→ Passage
★ ★ ★

There is a CCM site and a facebook site, and they would be happy to answer any questions. Nice bikes. If you wanted to sell the woman's loop frame, you would get a better price in Canada...For those of that don't know CCM was the number one bicycle company in Canada for many years...T Mar that's responding above is one of the top CCM experts, in our overly polite country...


----------



## T-Mar (Jun 22, 2015)

Lawrence Ruskin said:


> There is a CCM site and a facebook site, and they would be happy to answer any questions...




OMG, this is turning into a Vintage CCM reunion with you, Wayne, Maxime, Tom M. and myself all turning up! It's time to celebrate by hoisting a few (Canadian) beers!


----------



## Lawrence Ruskin (Jun 22, 2015)

Gotta be craft beer....So when did CCM stop the skirt guards? My 54 loop frame doesn't have the fender holes or the round thingme down by the rear hub


----------



## T-Mar (Jun 22, 2015)

★ ★ ★

→ Dataset section
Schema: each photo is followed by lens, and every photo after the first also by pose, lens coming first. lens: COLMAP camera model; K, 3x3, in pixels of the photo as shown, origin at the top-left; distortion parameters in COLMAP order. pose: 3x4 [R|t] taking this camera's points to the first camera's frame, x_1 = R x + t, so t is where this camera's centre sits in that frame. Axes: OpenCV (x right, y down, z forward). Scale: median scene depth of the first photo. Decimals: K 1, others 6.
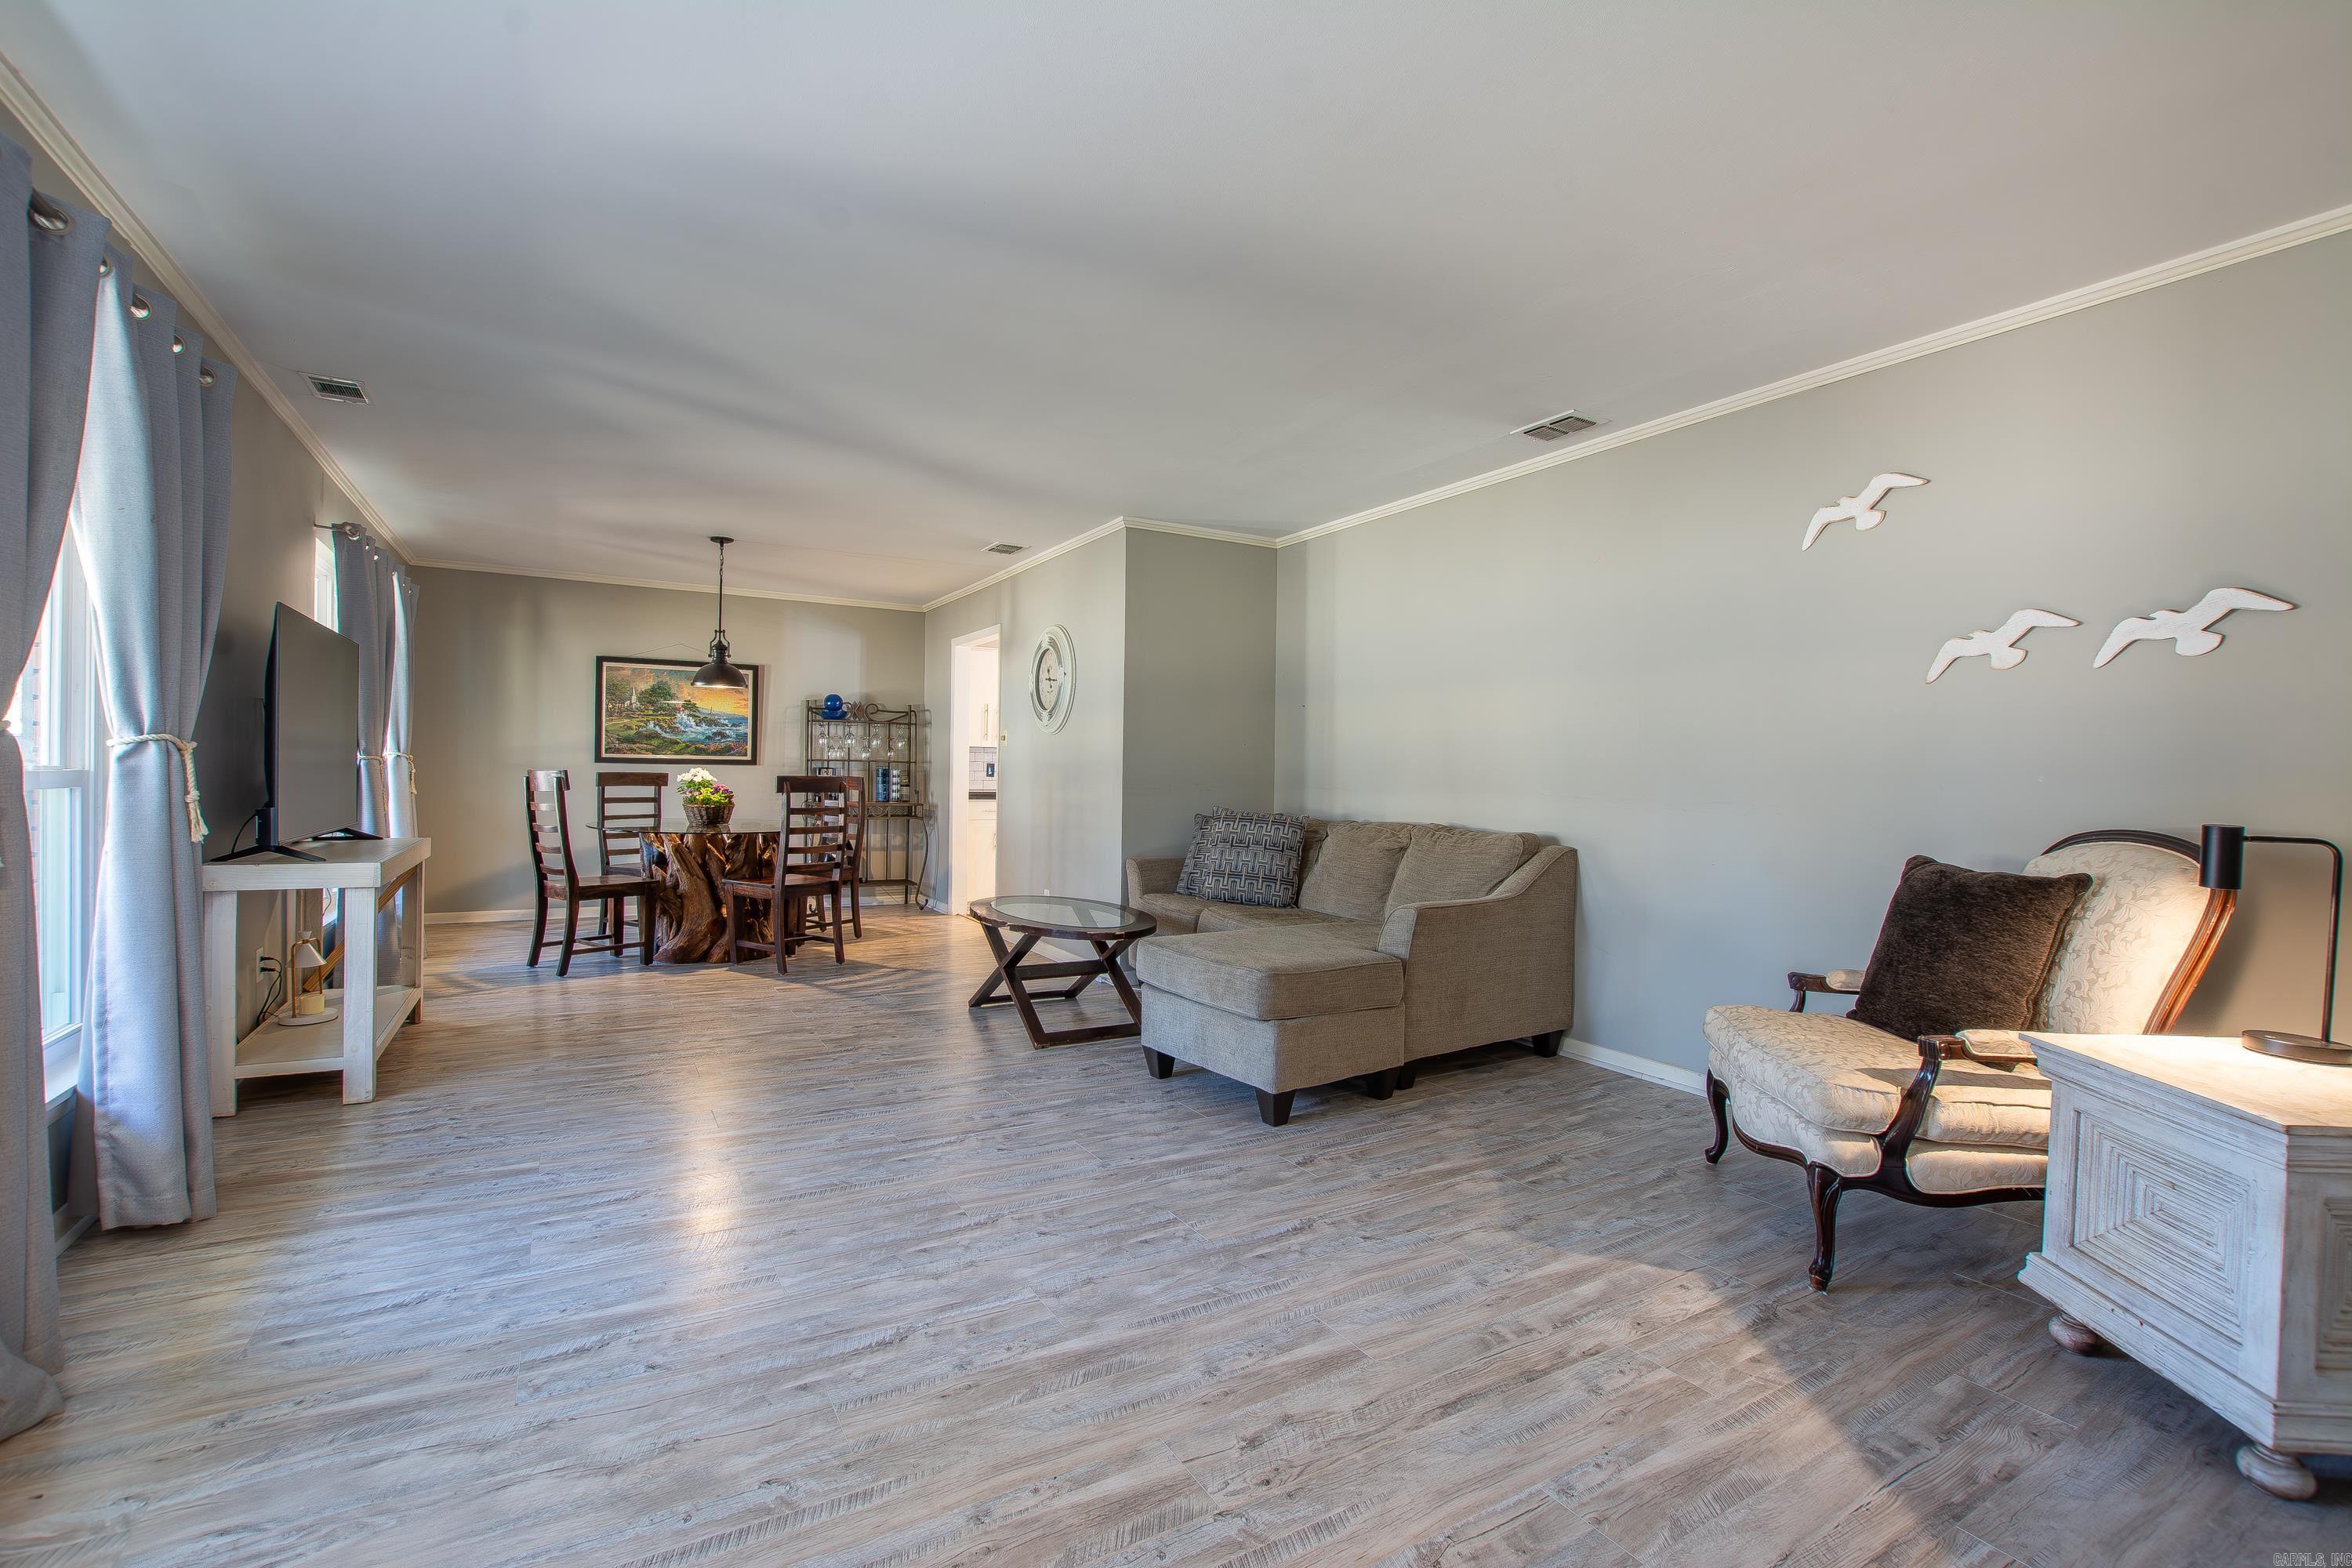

★ ★ ★

→ Task A
Please rewrite the CCM thread from "OMG, this is" to "Ruskin (Jun 22, 2015)", changing "beers" to "ales".
→ Task B
Extend the thread about vintage CCM bicycles from the point where it stops.
The material has no role in this exercise.

→ Expected output A
OMG, this is turning into a Vintage CCM reunion with you, Wayne, Maxime, Tom M. and myself all turning up! It's time to celebrate by hoisting a few (Canadian) ales!


----------



## Lawrence Ruskin (Jun 22, 2015)

→ Expected output B
Lawrence Ruskin said:


> Gotta be craft beer....So when did CCM stop the skirt guards? My 54 loop frame doesn't have the fender holes or the round thingme down by the rear hub




Lawrence, I'm not sure on the exact date but but they're still shown as late as 1934 on the premium brands. Then, the 1938 catalogue specifically mentions "no lacing". So, their elimination appears to have taken place sometimes between 1935 and 1938. Hopefully, Wayne or Tom M can narrow that down further. 

FYI, CCM's bargain brands, such as Crescent may never have had them, as I don't recall seeing a catalogued model with them. Certainly, they're not present on these models even as far back as the very late 1920s. I'm assuming the reason for the difference between the premium and bargain brands was an easy cost reduction.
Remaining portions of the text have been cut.